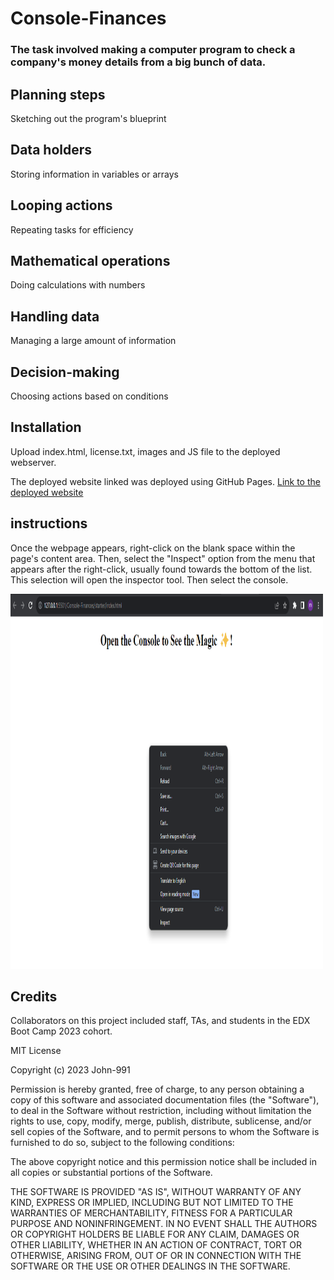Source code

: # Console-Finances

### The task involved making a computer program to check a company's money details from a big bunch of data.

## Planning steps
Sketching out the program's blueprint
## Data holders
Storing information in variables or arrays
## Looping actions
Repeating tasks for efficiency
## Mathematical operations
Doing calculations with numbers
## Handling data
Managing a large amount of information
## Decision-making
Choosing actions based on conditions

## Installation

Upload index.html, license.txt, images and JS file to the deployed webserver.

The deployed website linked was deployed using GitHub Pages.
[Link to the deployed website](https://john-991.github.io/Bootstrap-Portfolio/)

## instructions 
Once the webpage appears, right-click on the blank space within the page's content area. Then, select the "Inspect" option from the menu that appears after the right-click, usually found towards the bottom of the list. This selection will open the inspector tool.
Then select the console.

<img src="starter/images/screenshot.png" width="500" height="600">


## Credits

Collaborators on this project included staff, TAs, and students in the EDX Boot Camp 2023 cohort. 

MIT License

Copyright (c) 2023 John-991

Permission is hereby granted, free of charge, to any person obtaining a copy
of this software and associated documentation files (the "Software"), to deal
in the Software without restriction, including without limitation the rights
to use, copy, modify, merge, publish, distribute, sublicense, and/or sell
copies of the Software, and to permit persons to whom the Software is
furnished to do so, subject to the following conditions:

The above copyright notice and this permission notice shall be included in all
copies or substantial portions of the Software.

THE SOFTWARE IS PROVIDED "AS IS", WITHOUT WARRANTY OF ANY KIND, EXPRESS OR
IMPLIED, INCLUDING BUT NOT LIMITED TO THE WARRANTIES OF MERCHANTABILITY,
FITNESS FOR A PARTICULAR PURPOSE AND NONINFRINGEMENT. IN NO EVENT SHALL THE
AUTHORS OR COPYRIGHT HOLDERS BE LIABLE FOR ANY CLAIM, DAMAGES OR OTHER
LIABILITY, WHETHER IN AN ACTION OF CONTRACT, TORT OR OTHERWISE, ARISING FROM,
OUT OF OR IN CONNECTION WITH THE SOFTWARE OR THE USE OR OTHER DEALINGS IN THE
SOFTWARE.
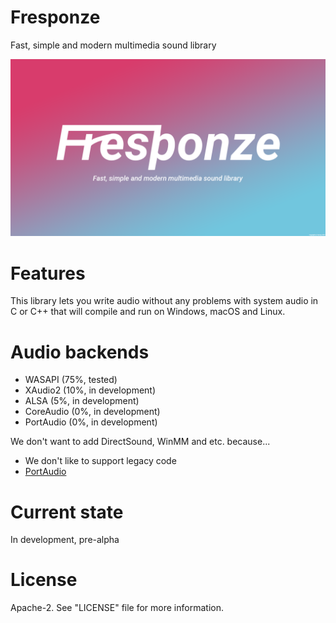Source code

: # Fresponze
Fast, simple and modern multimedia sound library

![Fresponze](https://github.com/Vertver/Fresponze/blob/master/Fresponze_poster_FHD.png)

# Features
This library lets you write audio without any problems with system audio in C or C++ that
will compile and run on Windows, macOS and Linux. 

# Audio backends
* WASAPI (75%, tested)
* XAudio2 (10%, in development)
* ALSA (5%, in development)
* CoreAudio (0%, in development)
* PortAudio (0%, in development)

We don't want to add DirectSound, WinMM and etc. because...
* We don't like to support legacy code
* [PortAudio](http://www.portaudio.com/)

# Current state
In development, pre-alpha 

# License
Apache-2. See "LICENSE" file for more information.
...
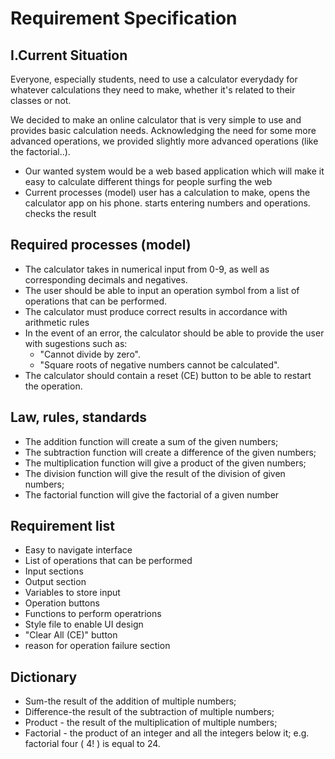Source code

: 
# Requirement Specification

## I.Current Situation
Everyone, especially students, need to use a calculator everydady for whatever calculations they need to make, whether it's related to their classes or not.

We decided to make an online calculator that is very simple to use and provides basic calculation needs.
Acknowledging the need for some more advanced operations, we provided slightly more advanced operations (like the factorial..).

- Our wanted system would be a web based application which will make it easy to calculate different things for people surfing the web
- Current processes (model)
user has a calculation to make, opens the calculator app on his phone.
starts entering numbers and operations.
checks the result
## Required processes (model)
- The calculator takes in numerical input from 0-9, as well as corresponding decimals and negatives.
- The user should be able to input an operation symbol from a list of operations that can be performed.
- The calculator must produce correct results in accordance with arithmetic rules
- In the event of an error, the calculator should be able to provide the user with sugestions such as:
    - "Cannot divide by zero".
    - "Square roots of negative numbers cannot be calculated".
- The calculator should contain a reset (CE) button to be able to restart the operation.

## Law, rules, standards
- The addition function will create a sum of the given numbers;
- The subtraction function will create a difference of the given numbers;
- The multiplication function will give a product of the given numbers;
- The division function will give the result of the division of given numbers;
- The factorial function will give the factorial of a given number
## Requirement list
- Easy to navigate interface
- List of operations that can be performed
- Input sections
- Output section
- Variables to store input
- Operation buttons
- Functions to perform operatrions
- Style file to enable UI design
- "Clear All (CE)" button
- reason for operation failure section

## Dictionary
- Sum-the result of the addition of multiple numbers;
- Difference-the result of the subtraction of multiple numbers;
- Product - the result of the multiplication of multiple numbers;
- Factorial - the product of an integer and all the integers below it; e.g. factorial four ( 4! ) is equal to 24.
---
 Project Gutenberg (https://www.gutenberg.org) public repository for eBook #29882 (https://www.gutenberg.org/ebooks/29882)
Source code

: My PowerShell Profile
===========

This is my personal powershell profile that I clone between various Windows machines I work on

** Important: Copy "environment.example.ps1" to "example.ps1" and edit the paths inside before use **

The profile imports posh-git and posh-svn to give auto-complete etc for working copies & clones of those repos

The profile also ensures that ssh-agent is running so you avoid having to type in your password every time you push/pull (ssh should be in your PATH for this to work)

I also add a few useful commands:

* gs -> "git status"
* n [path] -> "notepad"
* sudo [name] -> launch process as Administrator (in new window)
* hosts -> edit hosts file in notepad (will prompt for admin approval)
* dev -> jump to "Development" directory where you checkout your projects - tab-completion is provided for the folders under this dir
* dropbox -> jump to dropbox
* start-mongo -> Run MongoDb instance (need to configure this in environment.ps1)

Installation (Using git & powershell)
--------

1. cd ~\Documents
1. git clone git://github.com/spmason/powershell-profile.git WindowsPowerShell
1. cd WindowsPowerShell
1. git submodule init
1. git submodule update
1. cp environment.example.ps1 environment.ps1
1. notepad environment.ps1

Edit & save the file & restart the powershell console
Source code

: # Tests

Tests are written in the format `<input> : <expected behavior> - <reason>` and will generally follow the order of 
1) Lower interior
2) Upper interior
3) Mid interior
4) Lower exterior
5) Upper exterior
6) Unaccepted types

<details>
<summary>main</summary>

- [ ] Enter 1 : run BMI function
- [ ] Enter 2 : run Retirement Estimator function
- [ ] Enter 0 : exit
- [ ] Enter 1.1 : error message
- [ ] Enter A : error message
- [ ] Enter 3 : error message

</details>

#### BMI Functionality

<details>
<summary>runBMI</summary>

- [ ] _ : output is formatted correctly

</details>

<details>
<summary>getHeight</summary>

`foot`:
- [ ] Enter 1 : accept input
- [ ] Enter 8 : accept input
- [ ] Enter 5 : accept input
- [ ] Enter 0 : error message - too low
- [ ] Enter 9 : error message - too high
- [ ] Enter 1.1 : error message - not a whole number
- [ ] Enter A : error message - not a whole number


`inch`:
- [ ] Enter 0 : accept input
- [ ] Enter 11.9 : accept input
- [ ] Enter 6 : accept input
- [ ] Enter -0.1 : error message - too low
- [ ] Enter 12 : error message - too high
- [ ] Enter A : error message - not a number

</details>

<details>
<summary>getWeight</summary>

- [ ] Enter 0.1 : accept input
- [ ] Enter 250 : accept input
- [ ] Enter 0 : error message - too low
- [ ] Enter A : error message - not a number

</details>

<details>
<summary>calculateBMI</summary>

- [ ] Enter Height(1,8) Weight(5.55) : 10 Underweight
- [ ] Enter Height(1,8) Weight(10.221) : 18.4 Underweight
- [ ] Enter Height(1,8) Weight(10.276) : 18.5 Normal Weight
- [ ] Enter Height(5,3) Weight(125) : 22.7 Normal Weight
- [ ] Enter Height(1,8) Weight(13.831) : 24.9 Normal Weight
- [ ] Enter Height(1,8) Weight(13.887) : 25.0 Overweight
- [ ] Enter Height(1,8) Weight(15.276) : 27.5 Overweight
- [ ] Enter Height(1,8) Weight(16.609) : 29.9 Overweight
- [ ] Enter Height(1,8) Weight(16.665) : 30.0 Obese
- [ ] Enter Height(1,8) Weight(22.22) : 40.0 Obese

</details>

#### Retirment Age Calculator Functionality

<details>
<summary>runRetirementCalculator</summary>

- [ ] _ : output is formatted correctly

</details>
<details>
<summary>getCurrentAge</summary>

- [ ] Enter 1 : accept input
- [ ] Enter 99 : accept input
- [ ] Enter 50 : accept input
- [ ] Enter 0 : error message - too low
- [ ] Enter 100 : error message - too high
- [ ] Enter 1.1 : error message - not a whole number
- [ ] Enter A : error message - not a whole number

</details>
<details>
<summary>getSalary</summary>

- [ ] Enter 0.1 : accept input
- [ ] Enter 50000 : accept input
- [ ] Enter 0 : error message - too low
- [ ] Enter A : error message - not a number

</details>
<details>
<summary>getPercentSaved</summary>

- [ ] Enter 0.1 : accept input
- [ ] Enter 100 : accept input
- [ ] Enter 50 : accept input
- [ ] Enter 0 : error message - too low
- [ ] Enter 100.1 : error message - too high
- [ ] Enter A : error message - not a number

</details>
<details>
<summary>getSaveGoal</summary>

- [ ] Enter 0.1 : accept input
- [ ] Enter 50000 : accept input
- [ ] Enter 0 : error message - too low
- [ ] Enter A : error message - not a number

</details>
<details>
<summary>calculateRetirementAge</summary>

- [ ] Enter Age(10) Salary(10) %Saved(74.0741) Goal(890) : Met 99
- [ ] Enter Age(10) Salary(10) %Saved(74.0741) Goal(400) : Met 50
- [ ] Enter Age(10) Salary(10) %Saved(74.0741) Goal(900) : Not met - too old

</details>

Task statement —
Once the line with "copies or substantial" is found in the records above, print exactly that line and every line after it through the line with "IMPLIED, INCLUDING BUT".

Task response —
copies or substantial portions of the Software.

THE SOFTWARE IS PROVIDED "AS IS", WITHOUT WARRANTY OF ANY KIND, EXPRESS OR
IMPLIED, INCLUDING BUT NOT LIMITED TO THE WARRANTIES OF MERCHANTABILITY,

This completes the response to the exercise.